Global transcriptional responses of fission and budding yeast to changes in copper and iron levels: a comparative study
- Equal contributors
1 EMBL Outstation-Hinxton, European Bioinformatics Institute, Cambridge CB10 1SD, UK
2 Cancer Research UK Fission Yeast Functional Genomics Group, Wellcome Trust Sanger Institute, Hinxton, Cambridge CB10 1HH, UK
3 Complex Genetics Group, UMC Utrecht, Department of Biomedical Genetics, 3584 CG Utrecht, The Netherlands
4 Genomics Laboratory, UMC Utrecht, Department for Physiological Chemistry, 3584 CG Utrecht, The Netherlands
5 Genetics Department, University Medical Center Groningen, Groningen, The Netherlands
Genome Biology 2007, 8:R73 doi:10.1186/gb-2007-8-5-r73Published: 3 May 2007
Recent studies in comparative genomics demonstrate that interspecies comparison represents a powerful tool for identifying both conserved and specialized biologic processes across large evolutionary distances. All cells must adjust to environmental fluctuations in metal levels, because levels that are too low or too high can be detrimental. Here we explore the conservation of metal homoeostasis in two distantly related yeasts.
We examined genome-wide gene expression responses to changing copper and iron levels in budding and fission yeast using DNA microarrays. The comparison reveals conservation of only a small core set of genes, defining the copper and iron regulons, with a larger number of additional genes being specific for each species. Novel regulatory targets were identified in Schizosaccharomyces pombe for Cuf1p (pex7 and SPAC3G6.05) and Fep1p (srx1, sib1, sib2, rds1, isu1, SPBC27B12.03c, SPAC1F8.02c, and SPBC947.05c).
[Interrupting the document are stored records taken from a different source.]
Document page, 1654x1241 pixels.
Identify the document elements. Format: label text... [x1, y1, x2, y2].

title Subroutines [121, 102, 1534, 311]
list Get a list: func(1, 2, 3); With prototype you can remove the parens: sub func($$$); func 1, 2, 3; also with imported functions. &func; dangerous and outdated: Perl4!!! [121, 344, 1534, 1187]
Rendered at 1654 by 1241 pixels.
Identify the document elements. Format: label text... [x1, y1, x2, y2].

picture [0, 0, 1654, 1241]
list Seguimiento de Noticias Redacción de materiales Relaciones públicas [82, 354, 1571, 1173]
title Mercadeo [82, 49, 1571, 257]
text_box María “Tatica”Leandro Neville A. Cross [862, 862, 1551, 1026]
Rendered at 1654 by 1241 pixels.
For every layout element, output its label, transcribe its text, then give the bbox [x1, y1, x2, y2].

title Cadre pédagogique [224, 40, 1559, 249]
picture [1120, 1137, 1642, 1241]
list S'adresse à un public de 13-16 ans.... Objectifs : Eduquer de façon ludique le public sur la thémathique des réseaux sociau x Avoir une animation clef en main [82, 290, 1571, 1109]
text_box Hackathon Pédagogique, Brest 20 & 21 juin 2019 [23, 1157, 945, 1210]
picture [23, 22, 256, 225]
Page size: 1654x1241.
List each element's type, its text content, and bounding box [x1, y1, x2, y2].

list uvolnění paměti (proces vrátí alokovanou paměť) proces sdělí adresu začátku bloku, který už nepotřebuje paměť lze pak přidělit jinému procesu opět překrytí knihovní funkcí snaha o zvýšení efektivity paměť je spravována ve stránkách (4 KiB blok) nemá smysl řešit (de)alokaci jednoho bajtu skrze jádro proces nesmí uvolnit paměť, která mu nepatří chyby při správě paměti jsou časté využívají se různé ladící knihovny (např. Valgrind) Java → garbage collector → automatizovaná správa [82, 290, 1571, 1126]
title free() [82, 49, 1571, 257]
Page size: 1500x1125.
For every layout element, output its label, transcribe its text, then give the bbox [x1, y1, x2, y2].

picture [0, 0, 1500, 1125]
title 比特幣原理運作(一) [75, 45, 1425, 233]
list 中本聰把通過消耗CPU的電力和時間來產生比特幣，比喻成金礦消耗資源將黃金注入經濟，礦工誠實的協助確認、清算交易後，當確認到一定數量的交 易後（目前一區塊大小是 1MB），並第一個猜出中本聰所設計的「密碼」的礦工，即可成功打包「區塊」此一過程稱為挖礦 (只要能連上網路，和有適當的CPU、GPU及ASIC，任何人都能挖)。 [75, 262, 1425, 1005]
We also present evidence refuting a direct role of Cuf1p in the repression of genes involved in iron uptake. Remarkable differences were detected in responses of the two yeasts to excess copper, probably reflecting evolutionary adaptation to different environments.
The considerable evolutionary distance between budding and fission yeast resulted in substantial diversion in the regulation of copper and iron homeostasis. Despite these differences, the conserved regulation of a core set of genes involved in the uptake of these metals provides valuable clues to key features of metal metabolism.